INFORMATION GIVEN Start Marker

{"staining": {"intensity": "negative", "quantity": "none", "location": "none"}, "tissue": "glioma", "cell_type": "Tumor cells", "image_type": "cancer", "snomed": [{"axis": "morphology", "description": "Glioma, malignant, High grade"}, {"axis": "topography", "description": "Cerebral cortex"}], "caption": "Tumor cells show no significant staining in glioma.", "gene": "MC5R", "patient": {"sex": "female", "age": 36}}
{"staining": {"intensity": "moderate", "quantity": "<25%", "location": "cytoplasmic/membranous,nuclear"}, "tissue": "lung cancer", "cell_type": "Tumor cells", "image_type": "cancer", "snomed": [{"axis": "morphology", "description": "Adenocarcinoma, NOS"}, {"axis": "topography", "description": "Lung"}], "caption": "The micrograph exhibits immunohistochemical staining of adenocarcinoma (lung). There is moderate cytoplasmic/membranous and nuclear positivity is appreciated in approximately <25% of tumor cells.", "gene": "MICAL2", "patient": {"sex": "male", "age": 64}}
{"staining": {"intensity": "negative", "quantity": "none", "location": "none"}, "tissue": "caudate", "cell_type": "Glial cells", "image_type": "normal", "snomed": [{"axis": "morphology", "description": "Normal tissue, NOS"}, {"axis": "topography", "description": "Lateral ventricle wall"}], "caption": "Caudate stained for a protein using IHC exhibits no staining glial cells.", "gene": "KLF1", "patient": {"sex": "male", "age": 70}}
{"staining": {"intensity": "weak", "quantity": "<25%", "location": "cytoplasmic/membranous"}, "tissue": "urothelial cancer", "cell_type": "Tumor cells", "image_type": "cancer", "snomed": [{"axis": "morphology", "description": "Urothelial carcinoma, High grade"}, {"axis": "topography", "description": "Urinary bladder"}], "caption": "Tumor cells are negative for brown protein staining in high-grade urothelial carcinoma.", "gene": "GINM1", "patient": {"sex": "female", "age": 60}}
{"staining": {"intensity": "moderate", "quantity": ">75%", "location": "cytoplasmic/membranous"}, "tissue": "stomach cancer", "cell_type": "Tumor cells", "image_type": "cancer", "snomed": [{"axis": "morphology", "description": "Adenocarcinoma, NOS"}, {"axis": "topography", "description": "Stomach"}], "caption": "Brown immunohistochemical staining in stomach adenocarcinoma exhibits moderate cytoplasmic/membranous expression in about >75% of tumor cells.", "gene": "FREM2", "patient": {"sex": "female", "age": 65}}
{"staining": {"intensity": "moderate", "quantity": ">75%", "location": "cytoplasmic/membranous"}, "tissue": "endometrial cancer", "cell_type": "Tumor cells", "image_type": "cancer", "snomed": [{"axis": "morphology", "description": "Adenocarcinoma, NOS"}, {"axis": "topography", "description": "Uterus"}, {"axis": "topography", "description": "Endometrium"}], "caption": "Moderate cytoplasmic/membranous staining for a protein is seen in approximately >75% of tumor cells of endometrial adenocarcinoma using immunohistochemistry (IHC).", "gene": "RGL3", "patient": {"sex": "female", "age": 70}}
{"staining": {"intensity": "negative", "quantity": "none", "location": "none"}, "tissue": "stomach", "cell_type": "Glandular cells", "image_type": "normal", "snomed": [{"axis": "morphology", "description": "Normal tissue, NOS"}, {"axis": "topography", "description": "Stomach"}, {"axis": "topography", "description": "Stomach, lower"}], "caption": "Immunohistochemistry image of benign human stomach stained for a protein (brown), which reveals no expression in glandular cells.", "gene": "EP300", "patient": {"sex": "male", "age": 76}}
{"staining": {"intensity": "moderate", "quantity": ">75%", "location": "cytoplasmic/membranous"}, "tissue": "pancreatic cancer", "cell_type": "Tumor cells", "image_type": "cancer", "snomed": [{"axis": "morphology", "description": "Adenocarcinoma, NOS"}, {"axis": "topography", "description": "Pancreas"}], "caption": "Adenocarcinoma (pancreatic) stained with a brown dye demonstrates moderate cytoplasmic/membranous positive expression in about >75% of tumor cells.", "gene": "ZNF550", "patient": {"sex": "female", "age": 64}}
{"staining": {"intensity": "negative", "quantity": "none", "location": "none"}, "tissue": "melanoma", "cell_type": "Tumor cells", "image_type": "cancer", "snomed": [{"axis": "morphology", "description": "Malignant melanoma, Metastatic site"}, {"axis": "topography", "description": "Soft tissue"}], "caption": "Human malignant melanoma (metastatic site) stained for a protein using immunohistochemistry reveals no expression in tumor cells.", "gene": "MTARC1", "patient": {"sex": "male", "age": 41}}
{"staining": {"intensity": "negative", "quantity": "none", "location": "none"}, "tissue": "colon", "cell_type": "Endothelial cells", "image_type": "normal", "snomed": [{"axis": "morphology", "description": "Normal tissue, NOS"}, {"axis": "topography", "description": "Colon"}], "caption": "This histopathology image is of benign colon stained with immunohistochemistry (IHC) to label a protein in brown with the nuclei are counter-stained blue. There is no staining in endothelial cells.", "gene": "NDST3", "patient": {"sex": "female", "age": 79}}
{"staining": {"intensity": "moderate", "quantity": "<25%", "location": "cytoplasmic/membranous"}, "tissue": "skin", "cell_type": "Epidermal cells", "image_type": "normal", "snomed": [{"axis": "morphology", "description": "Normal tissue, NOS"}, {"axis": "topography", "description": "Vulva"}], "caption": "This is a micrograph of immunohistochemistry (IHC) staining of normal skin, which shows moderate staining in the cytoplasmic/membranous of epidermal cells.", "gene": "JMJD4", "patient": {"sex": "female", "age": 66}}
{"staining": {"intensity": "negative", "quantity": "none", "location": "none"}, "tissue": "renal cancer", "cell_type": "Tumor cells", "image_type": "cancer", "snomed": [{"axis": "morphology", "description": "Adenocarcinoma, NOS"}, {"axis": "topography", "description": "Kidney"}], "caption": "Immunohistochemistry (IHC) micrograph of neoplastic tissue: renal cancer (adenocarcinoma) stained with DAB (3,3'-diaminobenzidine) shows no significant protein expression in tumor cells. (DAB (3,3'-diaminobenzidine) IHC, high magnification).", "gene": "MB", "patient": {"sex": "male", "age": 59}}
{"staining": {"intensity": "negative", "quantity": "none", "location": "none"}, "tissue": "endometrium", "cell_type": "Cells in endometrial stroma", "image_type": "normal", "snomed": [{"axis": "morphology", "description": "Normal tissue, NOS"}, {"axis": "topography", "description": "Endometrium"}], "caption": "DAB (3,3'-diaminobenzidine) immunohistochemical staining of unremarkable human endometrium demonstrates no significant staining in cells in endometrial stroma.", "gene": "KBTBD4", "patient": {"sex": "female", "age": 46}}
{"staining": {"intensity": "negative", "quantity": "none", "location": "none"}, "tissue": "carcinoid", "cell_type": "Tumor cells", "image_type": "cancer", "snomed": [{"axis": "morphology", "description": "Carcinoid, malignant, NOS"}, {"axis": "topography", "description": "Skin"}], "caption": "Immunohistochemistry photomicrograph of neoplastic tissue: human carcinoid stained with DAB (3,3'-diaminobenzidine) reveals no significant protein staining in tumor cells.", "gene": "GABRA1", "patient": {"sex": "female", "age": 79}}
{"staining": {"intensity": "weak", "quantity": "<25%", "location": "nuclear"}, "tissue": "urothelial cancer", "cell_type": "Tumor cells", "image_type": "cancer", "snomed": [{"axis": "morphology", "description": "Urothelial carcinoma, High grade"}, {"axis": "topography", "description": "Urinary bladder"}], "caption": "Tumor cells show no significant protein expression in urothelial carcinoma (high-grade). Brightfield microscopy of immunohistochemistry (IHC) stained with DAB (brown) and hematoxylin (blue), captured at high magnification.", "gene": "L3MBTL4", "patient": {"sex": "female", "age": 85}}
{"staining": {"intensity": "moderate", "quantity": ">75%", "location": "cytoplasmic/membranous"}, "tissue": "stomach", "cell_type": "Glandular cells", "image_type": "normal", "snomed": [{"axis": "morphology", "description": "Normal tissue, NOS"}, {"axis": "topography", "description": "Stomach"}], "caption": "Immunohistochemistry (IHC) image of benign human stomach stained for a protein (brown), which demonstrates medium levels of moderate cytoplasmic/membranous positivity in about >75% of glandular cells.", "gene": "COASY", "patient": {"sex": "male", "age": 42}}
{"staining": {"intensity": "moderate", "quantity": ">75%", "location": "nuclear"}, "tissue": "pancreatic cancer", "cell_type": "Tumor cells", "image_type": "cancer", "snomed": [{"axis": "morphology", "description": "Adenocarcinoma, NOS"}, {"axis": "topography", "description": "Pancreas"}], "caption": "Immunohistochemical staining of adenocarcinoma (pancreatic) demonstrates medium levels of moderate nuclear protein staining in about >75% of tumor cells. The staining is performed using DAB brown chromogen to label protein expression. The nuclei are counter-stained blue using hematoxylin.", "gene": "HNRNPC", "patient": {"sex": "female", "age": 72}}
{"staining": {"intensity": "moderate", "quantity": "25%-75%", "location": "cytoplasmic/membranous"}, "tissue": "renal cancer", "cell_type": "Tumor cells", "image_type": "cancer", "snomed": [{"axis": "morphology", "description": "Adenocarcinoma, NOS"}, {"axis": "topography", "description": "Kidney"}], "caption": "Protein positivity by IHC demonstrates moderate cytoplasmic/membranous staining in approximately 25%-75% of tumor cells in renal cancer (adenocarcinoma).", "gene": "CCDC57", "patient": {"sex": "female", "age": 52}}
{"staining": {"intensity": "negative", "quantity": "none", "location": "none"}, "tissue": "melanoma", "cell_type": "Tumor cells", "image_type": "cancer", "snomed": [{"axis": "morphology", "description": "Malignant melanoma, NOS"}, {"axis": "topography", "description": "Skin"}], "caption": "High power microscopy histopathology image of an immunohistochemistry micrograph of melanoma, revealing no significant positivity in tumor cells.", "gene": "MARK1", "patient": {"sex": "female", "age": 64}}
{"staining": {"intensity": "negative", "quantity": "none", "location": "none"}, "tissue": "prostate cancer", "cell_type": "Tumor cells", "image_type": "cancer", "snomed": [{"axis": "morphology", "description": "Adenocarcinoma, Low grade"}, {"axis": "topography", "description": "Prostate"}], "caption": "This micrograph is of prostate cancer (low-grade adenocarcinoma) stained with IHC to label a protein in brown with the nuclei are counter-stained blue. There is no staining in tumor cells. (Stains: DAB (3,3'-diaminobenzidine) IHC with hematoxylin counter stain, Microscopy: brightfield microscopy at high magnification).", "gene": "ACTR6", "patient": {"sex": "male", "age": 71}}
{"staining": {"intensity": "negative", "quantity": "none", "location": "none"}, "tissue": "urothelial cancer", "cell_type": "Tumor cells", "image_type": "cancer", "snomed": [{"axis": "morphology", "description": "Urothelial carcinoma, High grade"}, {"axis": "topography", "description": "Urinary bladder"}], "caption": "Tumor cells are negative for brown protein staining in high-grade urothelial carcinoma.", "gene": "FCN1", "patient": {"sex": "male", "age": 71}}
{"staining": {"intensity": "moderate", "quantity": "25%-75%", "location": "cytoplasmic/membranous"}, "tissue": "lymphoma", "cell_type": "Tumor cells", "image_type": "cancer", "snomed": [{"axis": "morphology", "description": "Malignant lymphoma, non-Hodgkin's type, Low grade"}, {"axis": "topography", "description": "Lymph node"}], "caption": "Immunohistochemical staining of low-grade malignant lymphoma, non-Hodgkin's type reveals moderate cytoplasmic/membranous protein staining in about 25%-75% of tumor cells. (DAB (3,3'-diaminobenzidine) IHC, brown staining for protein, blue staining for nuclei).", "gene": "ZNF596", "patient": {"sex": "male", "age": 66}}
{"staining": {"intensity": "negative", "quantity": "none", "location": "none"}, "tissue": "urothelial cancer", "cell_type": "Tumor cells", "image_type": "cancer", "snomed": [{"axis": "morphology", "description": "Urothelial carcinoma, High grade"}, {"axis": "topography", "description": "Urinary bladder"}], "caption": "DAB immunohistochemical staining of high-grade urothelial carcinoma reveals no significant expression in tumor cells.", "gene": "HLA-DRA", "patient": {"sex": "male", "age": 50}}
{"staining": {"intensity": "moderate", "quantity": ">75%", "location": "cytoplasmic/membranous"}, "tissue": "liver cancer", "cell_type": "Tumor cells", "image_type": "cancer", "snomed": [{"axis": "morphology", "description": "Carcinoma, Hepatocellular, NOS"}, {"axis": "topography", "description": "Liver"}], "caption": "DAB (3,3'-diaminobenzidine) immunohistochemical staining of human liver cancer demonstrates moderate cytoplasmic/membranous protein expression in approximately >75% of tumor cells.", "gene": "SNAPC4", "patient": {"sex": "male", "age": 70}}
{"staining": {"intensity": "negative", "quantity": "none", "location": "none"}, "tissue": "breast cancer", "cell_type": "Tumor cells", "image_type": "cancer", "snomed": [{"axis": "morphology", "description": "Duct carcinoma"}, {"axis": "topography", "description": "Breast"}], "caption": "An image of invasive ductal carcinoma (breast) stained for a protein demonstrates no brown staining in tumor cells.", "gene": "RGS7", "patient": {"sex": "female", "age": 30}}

INFORMATION GIVEN End Marker

THE TASK:
Copying word for word, give each line of the data above from the first one through the line containing "protein using IHC", and nothing else.

RESPONSE TO THE EXERCISE:
{"staining": {"intensity": "negative", "quantity": "none", "location": "none"}, "tissue": "glioma", "cell_type": "Tumor cells", "image_type": "cancer", "snomed": [{"axis": "morphology", "description": "Glioma, malignant, High grade"}, {"axis": "topography", "description": "Cerebral cortex"}], "caption": "Tumor cells show no significant staining in glioma.", "gene": "MC5R", "patient": {"sex": "female", "age": 36}}
{"staining": {"intensity": "moderate", "quantity": "<25%", "location": "cytoplasmic/membranous,nuclear"}, "tissue": "lung cancer", "cell_type": "Tumor cells", "image_type": "cancer", "snomed": [{"axis": "morphology", "description": "Adenocarcinoma, NOS"}, {"axis": "topography", "description": "Lung"}], "caption": "The micrograph exhibits immunohistochemical staining of adenocarcinoma (lung). There is moderate cytoplasmic/membranous and nuclear positivity is appreciated in approximately <25% of tumor cells.", "gene": "MICAL2", "patient": {"sex": "male", "age": 64}}
{"staining": {"intensity": "negative", "quantity": "none", "location": "none"}, "tissue": "caudate", "cell_type": "Glial cells", "image_type": "normal", "snomed": [{"axis": "morphology", "description": "Normal tissue, NOS"}, {"axis": "topography", "description": "Lateral ventricle wall"}], "caption": "Caudate stained for a protein using IHC exhibits no staining glial cells.", "gene": "KLF1", "patient": {"sex": "male", "age": 70}}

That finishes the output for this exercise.